The WHO advisory saw dozens of countries issue their own travel warnings, including Britain, Australia, Italy and France.

"The SARS story in newscasts (in Britain) was well down a couple of days ago ... for the last 24 hours it has been the number one story in newscasts," said Kennedy.

Toronto's SARS crisis was also big news in the U.S. As Americans tuned into the nightly news Wednesday, the warning to stay away from the city was prominent.

Fox's international news service featured what was perhaps the direst report.

"It started in Asia but now it's twice as lethal in Canada. Canada is suffering worse than China," the Fox news anchor said.

"While the death rate for SARS stands at 5 per cent for the rest of the world, it's at 10 in Canada.

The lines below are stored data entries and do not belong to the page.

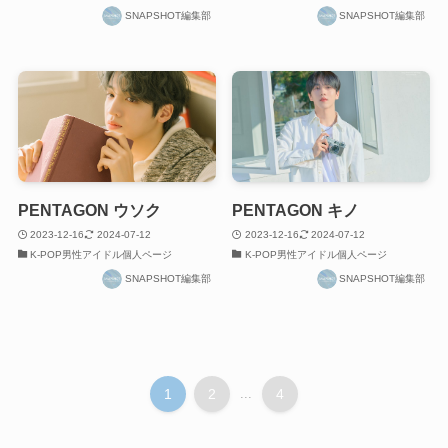
SNAPSHOT編集部
SNAPSHOT編集部
PENTAGON ウソク
PENTAGON キノ
2023-12-16
2024-07-12
2023-12-16
2024-07-12
K-POP男性アイドル個人ページ
K-POP男性アイドル個人ページ
SNAPSHOT編集部
SNAPSHOT編集部
1
2
...
4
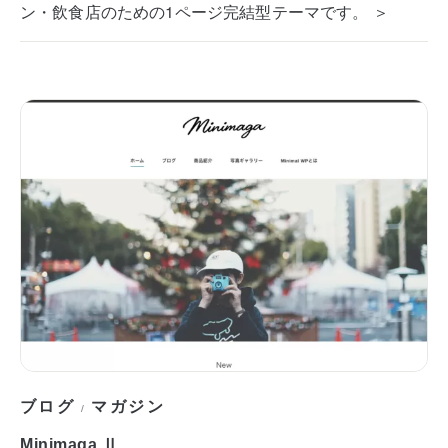
ン・飲食店のための1ページ完結型テーマです。 ＞
ブログ
マガジン
/
Minimaga Ⅱ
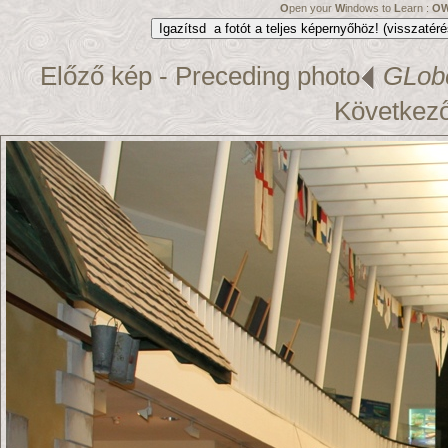
O
pen your
W
indows to
L
earn :
O
Előző kép - Preceding photo
GLob
Következő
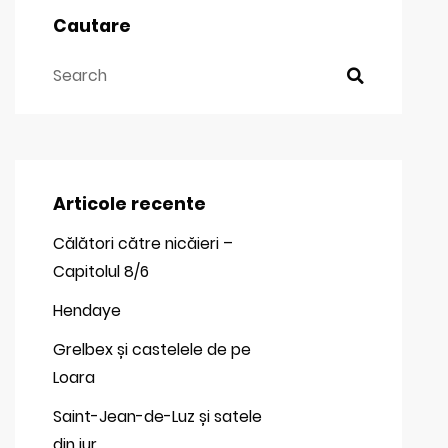
Cautare
Articole recente
Călători către nicăieri –
Capitolul 8/6
Hendaye
Grelbex și castelele de pe
Loara
Saint-Jean-de-Luz și satele
din jur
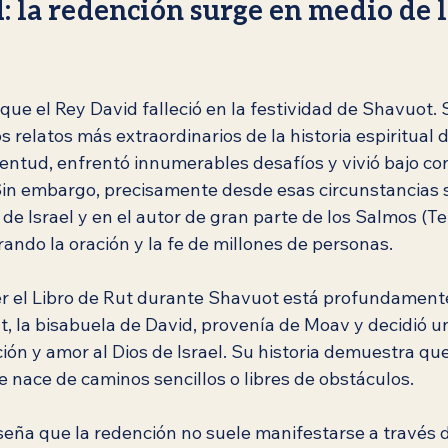
: la redención surge en medio de l
que el Rey David falleció en la festividad de Shavuot. 
 relatos más extraordinarios de la historia espiritual d
entud, enfrentó innumerables desafíos y vivió bajo co
in embargo, precisamente desde esas circunstancias s
 de Israel y en el autor de gran parte de los Salmos (Teh
ando la oración y la fe de millones de personas.
r el Libro de Rut durante Shavuot está profundamente
ut, la bisabuela de David, provenía de Moav y decidió un
ción y amor al Dios de Israel. Su historia demuestra qu
e nace de caminos sencillos o libres de obstáculos.
seña que la redención no suele manifestarse a través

And SARS continues to sweep through our neighbours to the north -- Toronto a virtual ghost town."

Until Wednesday's WHO travel warning, Toronto did not figure prominently in world media reporting on SARS, which largely focused on the disease's prominence in Asia.

Toronto made headlines in the U.S. earlier this week, however, when the Atlanta-based Centers for Disease Control and Prevention (CDC) added the city to its list of countries with suspected or documented community transmission of SARS.

The negative international attention the WHO travel advisory is bringing Toronto is likely to further anger Canadian officials, who have reacted with fury to the Geneva-based organization's warning.

The WHO warning will be active for at least three weeks -- double the maximum incubation period for the potentially deadly flu like illness.